Firstly, Chapter 10 begins to see Drugged Drake. There is more running around and chasing then there is shooting. Hell, it really doesn't feature pure shootouts until the boat sequences (12 through 14). Trust me, I know my Uncharted 3.
Awww snap, pulled out that UC3 knowledge
Whatevs, Chapter 10, Chapter 12, who's counting? My point was that when UC3 goes into overdrive, it rarely stops, and 90% of that "overdrive" is shooting guys in various scenarios and locations. Shooter gonna shoot.
Second, its pretty hypocritical to say Zelda does "Zelda" and overlook what Uncharted has done. Like it or not, Uncharted has birthed this type of "cinematic experience" genre that places more emphasis on presentation, design, and set pieces then it does on shooting dudes. Do you not remember "Everything was Uncharted?" The series has gone on to shape an identity, as hard as that might be to accept or acknowledge and none of that is for shooting.
The perception of Uncharted is "cinematic experience," sure, but when you sit down and play it, there's a lot more cover based and arena shooting than there are set-pieces. Hell, there's more climbing and jumping than there are set-pieces as well. So again, this goes back to what people take from the experience. People choose to take the set pieces with them, I don't. Those flashy moments are "icing" on the gameplay cake. So when I see E3 being mocked as "Everything was Uncharted," I see it as a negative because I know what people consider Uncharted to be. "Uncharted" in forum discussion has become shorthand for "explosive set-piece where everything's falling apart and the character is screaming." But if I'm actually discussing Uncharted as we are here, the game is a shooter. Leaving all the industry influence and baggage aside, it's simply a shooter that happens to dabble in other genres as a way to provide variety. Until the day Uncharted becomes wall to wall set-pieces and "cinematic moments," it'll be a shooter.
I think we have hit the core of the argument. It really is authorship versus designer's story. Drake isn't me and I'm not Drake, therefore I don't really invest any thing in authorship or highlights. Neither do I garner any validation out of playing it on Hard or overcoming gameplay obstacles. Uncharted is not something that you brag to your buddies about "beating" or "owning encounters." You instead talk about the setpieces and stories, what made you go wow, not the close encounters with digital death and such.

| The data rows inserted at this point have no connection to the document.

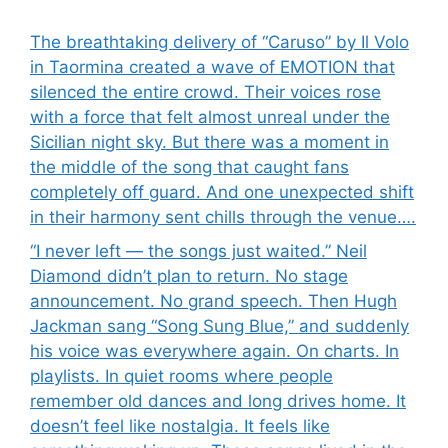
The breathtaking delivery of “Caruso” by Il Volo
in Taormina created a wave of EMOTION that
silenced the entire crowd. Their voices rose
with a force that felt almost unreal under the
Sicilian night sky. But there was a moment in
the middle of the song that caught fans
completely off guard. And one unexpected shift
in their harmony sent chills through the venue….
“I never left — the songs just waited.” Neil
Diamond didn’t plan to return. No stage
announcement. No grand speech. Then Hugh
Jackman sang “Song Sung Blue,” and suddenly
his voice was everywhere again. On charts. In
playlists. In quiet rooms where people
remember old dances and long drives home. It
doesn’t feel like nostalgia. It feels like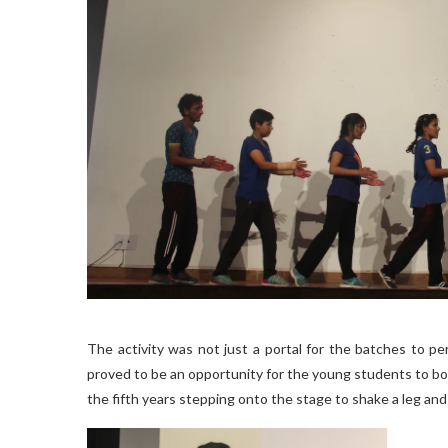
The activity was not just a portal for the batches to pe
proved to be an opportunity for the young students to bo
the fifth years stepping onto the stage to shake a leg and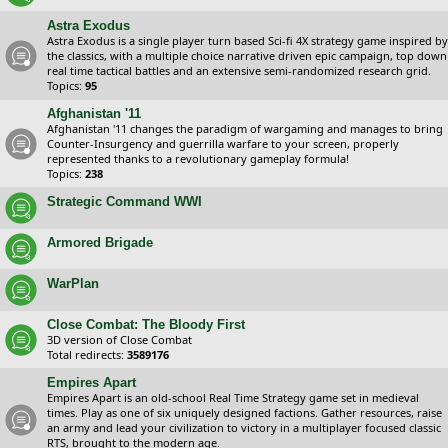
Astra Exodus
Astra Exodus is a single player turn based Sci-fi 4X strategy game inspired by
the classics, with a multiple choice narrative driven epic campaign, top down
real time tactical battles and an extensive semi-randomized research grid.
Topics:
95
Afghanistan '11
Afghanistan '11 changes the paradigm of wargaming and manages to bring
Counter-Insurgency and guerrilla warfare to your screen, properly
represented thanks to a revolutionary gameplay formula!
Topics:
238
Strategic Command WWI
Armored Brigade
WarPlan
Close Combat: The Bloody First
3D version of Close Combat
Total redirects:
3589176
Empires Apart
Empires Apart is an old-school Real Time Strategy game set in medieval
times. Play as one of six uniquely designed factions. Gather resources, raise
an army and lead your civilization to victory in a multiplayer focused classic
RTS, brought to the modern age.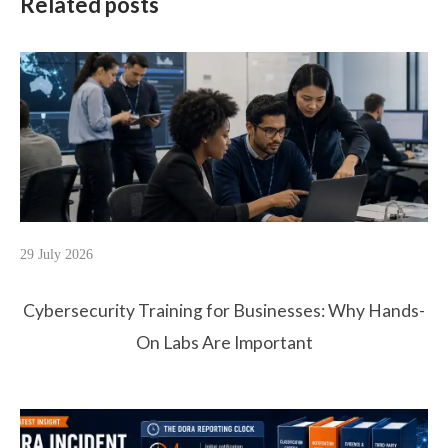
Related posts
29 July 2026
Cybersecurity Training for Businesses: Why Hands-
On Labs Are Important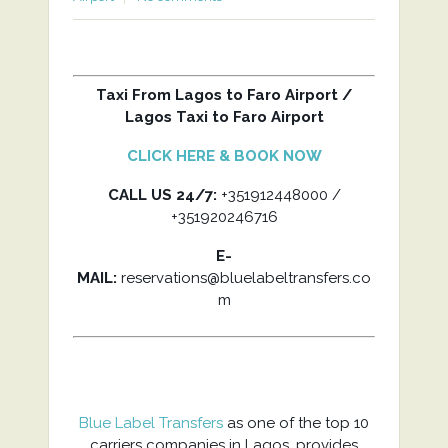
Taxi From Lagos to Faro Airport /
Lagos Taxi to Faro Airport
CLICK HERE & BOOK NOW
CALL US 24/7:
+351912448000 /
+351920246716
E-
MAIL:
reservations@bluelabeltransfers.co
m
Blue Label Transfers
as one of the top 10
carriers companies in Lagos, provides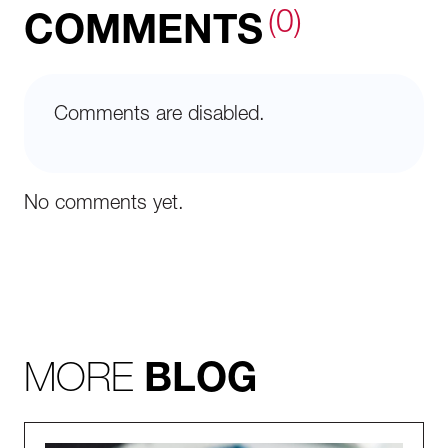
(0)
COMMENTS
Comments are disabled.
No comments yet.
MORE
BLOG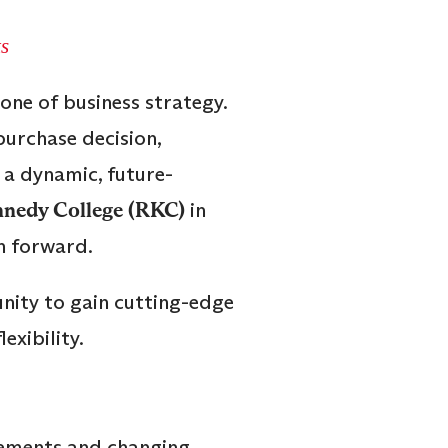
s
one of business strategy.
purchase decision,
 a dynamic, future-
nedy College (RKC)
in
h forward.
nity to gain cutting-edge
xibility.
cements and changing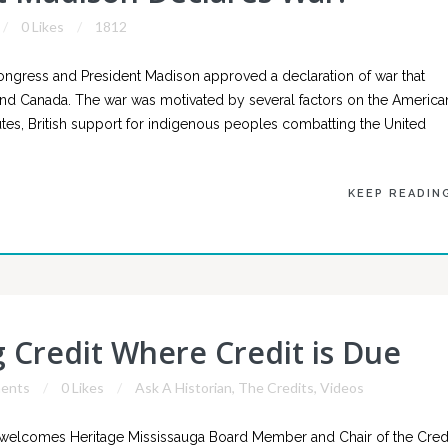
0 Likes
1812
Congress and President Madison approved a declaration of war that
in and Canada. The war was motivated by several factors on the America
es, British support for indigenous peoples combatting the United
KEEP READIN
g Credit Where Credit is Due
ents
0 Likes
Ask A Historian
,
The Credits
,
Videos
 welcomes Heritage Mississauga Board Member and Chair of the Cred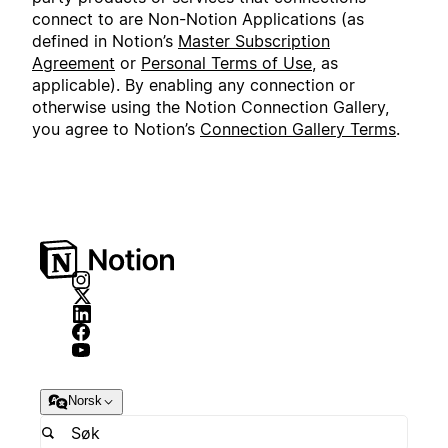
connect to are Non-Notion Applications (as
defined in Notion’s
Master Subscription
Agreement
or
Personal Terms of Use
, as
applicable). By enabling any connection or
otherwise using the Notion Connection Gallery,
you agree to Notion’s
Connection Gallery Terms
.
Norsk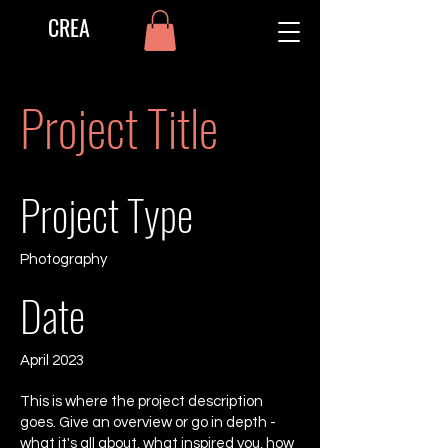
CREA
Project Title
Project Type
Photography
Date
April 2023
This is where the project description
goes. Give an overview or go in depth -
what it's all about, what inspired you, how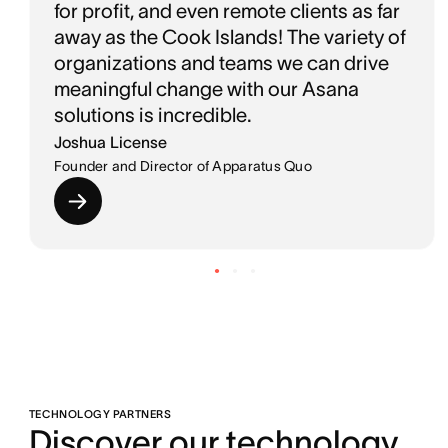
for profit, and even remote clients as far
away as the Cook Islands! The variety of
organizations and teams we can drive
meaningful change with our Asana
solutions is incredible.
Joshua License
Founder and Director of Apparatus Quo
TECHNOLOGY PARTNERS
Discover our technology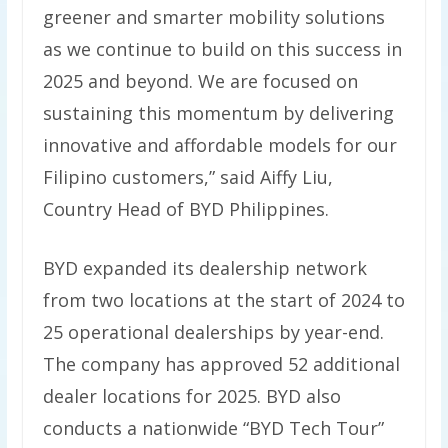
greener and smarter mobility solutions
as we continue to build on this success in
2025 and beyond. We are focused on
sustaining this momentum by delivering
innovative and affordable models for our
Filipino customers,” said Aiffy Liu,
Country Head of BYD Philippines.
BYD expanded its dealership network
from two locations at the start of 2024 to
25 operational dealerships by year-end.
The company has approved 52 additional
dealer locations for 2025. BYD also
conducts a nationwide “BYD Tech Tour”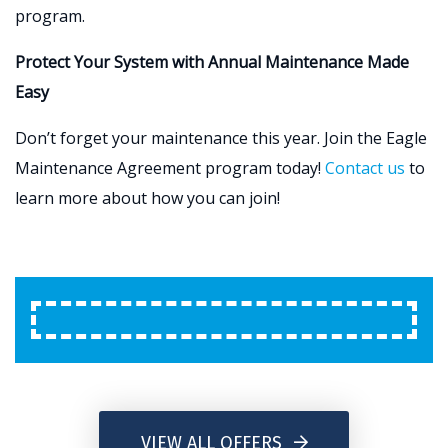
program.
Protect Your System with Annual Maintenance Made
Easy
Don’t forget your maintenance this year. Join the Eagle
Maintenance Agreement program today!
Contact us
to
learn more about how you can join!
VIEW ALL OFFERS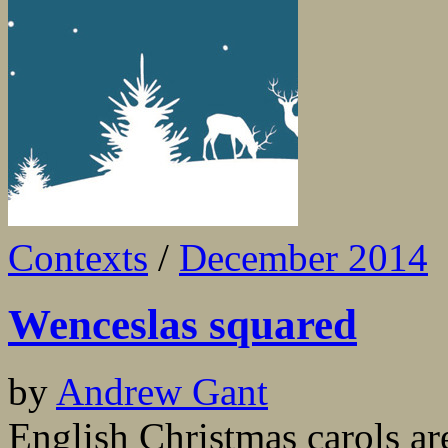
Contexts
/
December 2014
Wenceslas squared
by
Andrew Gant
English Christmas carols ar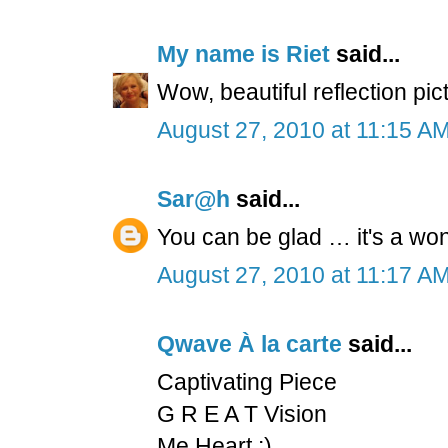
My name is Riet
said...
Wow, beautiful reflection pi
August 27, 2010 at 11:15 A
Sar@h
said...
You can be glad … it's a won
August 27, 2010 at 11:17 A
Qwave À la carte
said...
Captivating Piece
G R E A T Vision
Me Heart :)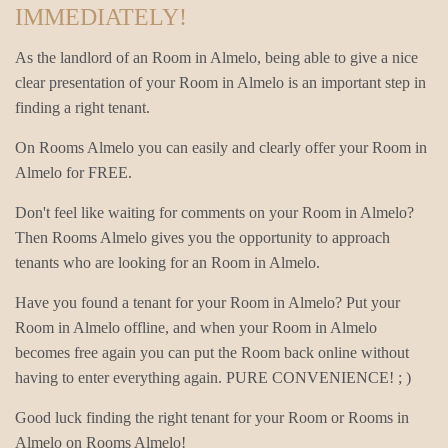
IMMEDIATELY!
As the landlord of an Room in Almelo, being able to give a nice
clear presentation of your Room in Almelo is an important step in
finding a right tenant.
On Rooms Almelo you can easily and clearly offer your Room in
Almelo for FREE.
Don't feel like waiting for comments on your Room in Almelo?
Then Rooms Almelo gives you the opportunity to approach
tenants who are looking for an Room in Almelo.
Have you found a tenant for your Room in Almelo? Put your
Room in Almelo offline, and when your Room in Almelo
becomes free again you can put the Room back online without
having to enter everything again. PURE CONVENIENCE! ; )
Good luck finding the right tenant for your Room or Rooms in
Almelo on Rooms Almelo!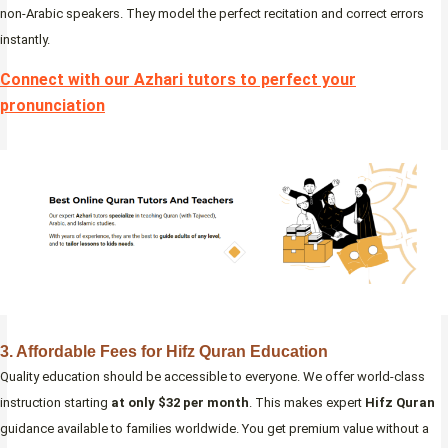
non-Arabic speakers. They model the perfect recitation and correct errors
instantly.
Connect with our Azhari tutors to perfect your
pronunciation
3. Affordable Fees for Hifz Quran Education
Quality education should be accessible to everyone. We offer world-class
instruction starting
at only $32 per month
. This makes expert
Hifz Quran
guidance available to families worldwide. You get premium value without a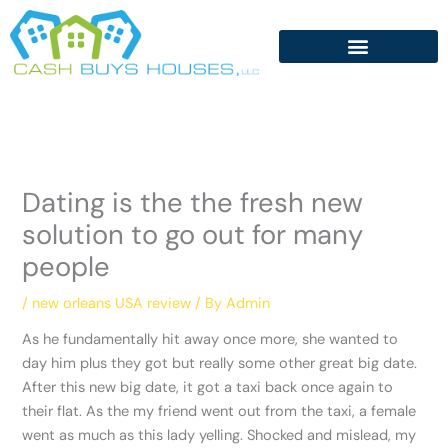
Skip
to
content
Dating is the the fresh new
solution to go out for many
people
/
new orleans USA review
/ By
Admin
As he fundamentally hit away once more, she wanted to
day him plus they got but really some other great big date.
After this new big date, it got a taxi back once again to
their flat. As the my friend went out from the taxi, a female
went as much as this lady yelling. Shocked and mislead, my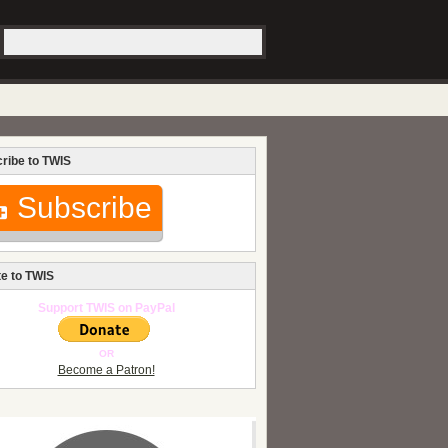
ribe to TWIS
Subscribe
e to TWIS
Support TWIS on PayPal
OR
Become a Patron!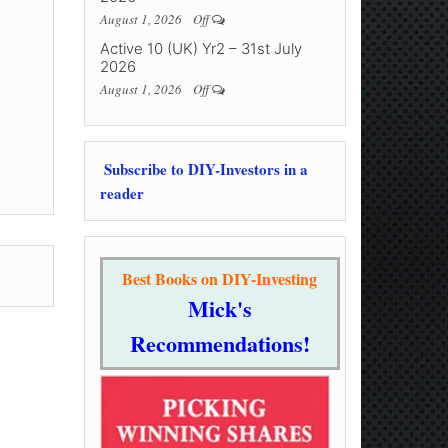
August 1, 2026
Off
Active 10 (UK) Yr2 – 31st July
2026
August 1, 2026
Off
Subscribe to DIY-Investors in a
reader
Best Books on DIY-Investing
Mick's
Recommendations!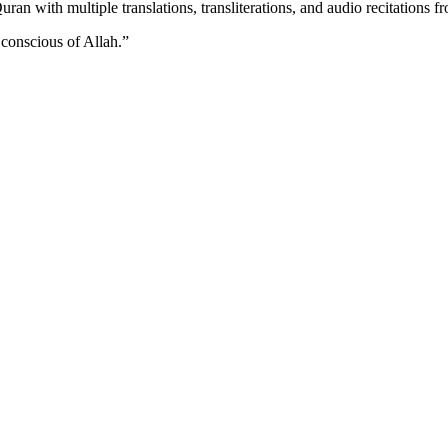
n with multiple translations, transliterations, and audio recitations f
 conscious of Allah.
”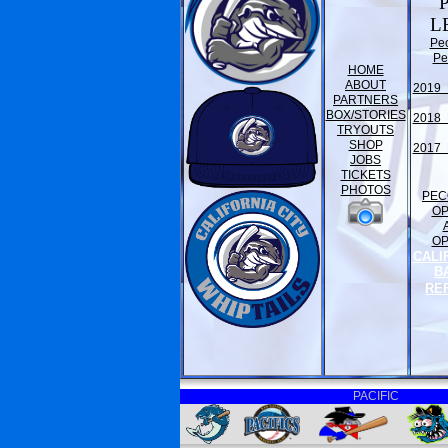
L
Pe
Pe
HOME
ABOUT
2019 
PARTNERS
BOX/STORIES
2018 
TRYOUTS
SHOP
2017 
JOBS
TICKETS
PHOTOS
PEC
O
O
CALI
B
RE
PACIFIC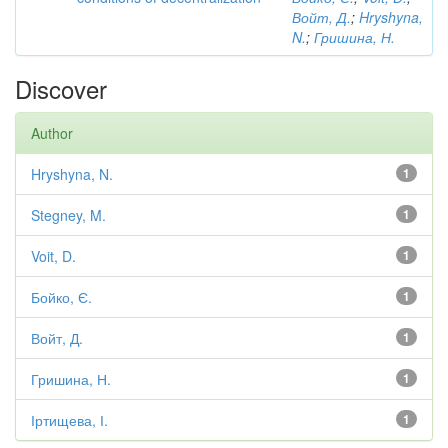
Войт, Д.
;
Hryshyna,
N.
;
Гришина, Н.
Discover
Author
Hryshyna, N.
1
Stegney, M.
1
Voit, D.
1
Бойко, Є.
1
Войт, Д.
1
Гришина, Н.
1
Іртищева, І.
1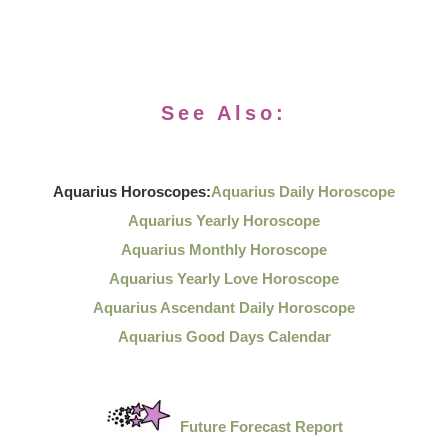
See Also:
Aquarius Horoscopes:
Aquarius Daily Horoscope
Aquarius Yearly Horoscope
Aquarius Monthly Horoscope
Aquarius Yearly Love Horoscope
Aquarius Ascendant Daily Horoscope
Aquarius Good Days Calendar
Future Forecast Report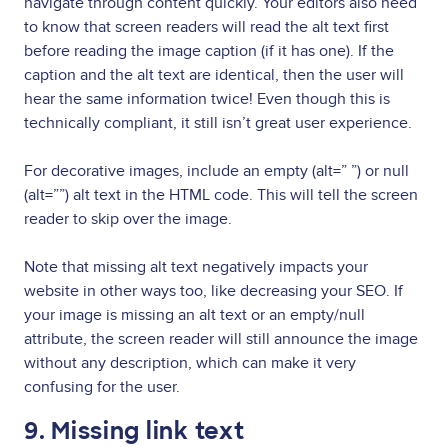
navigate through content quickly. Your editors also need
to know that screen readers will read the alt text first
before reading the image caption (if it has one). If the
caption and the alt text are identical, then the user will
hear the same information twice! Even though this is
technically compliant, it still isn’t great user experience.
For decorative images, include an empty (alt=” ”) or null
(alt=””) alt text in the HTML code. This will tell the screen
reader to skip over the image.
Note that missing alt text negatively impacts your
website in other ways too, like decreasing your SEO. If
your image is missing an alt text or an empty/null
attribute, the screen reader will still announce the image
without any description, which can make it very
confusing for the user.
9. Missing link text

I am not writing my own story in Uncharted, I am turning the page of another's. If I want authorship I go to experiences that put that above the story(you Obsidian games, what Bethesda used to offer etc.)
You can "nail" shooting guys and it still fall flat, brah. Max Payne 3 is mechnaically one of the best third person shooters ever to be made and it is also the greatest chore I have had to slog through in the last 8 years. I found it to be absolutley terrible. Exhilarating or no, it played the same from beginning to end. I could have just played five minutes of it and walked away with the same experience of someone who had played it through albeit it a shorter one. I'll atake any Uncharted with supposed "sub par shooting" over Third Person Shooting Mechanics: THE GAME any day of the week.
This is, indeed, the core of the argument because i find nothing interesting about discussing set-pieces with anyone. I'll praise a well done set-piece from here to the ends of the Earth, but I'll DISCUSS the core gameplay. That set-piece is the same for everyone. There's nothing interesting there from a "compare & contrast" standpoint, they're only interesting as points of praise or criticism. Enemy encounters, though, are interesting, specifically in something like The Last of Us where you have many options to tackle certain scenarios. That's the gameplay authorship I'm talking about. I know I'm still playing as Drake or Joel, but those sections where the game leaves me alone and allows me to make the moment MINE is where games shine, and what I like to discuss. That's why combat matters to me despite some thinking it's not all that important in something like Uncharted.
As for Max Payne 3, that game failed simply because of the cutscenes. If it was 10 hours of straight kill Euphoria powered rooms with Max monologues and that amazing soundtrack, it would've been one of my top 5 favorite games ever. I think this just comes down to what you find important, though. I like gun porn, so Max Payne appeals to me, and I appreciate when guns are GUNS in videogames, and combat with said guns is interesting and intense. You don't seem to care as much about that, and take away more enjoyment from presentation. Max Payne is supposed to be the purest of shooters, and if you'd asked me before buying it, I would've said "No, LastNac, you won't like it."
We will never come to an agreement. I'm fully prepared for arguments over Uncharted 4. Tis our destiny.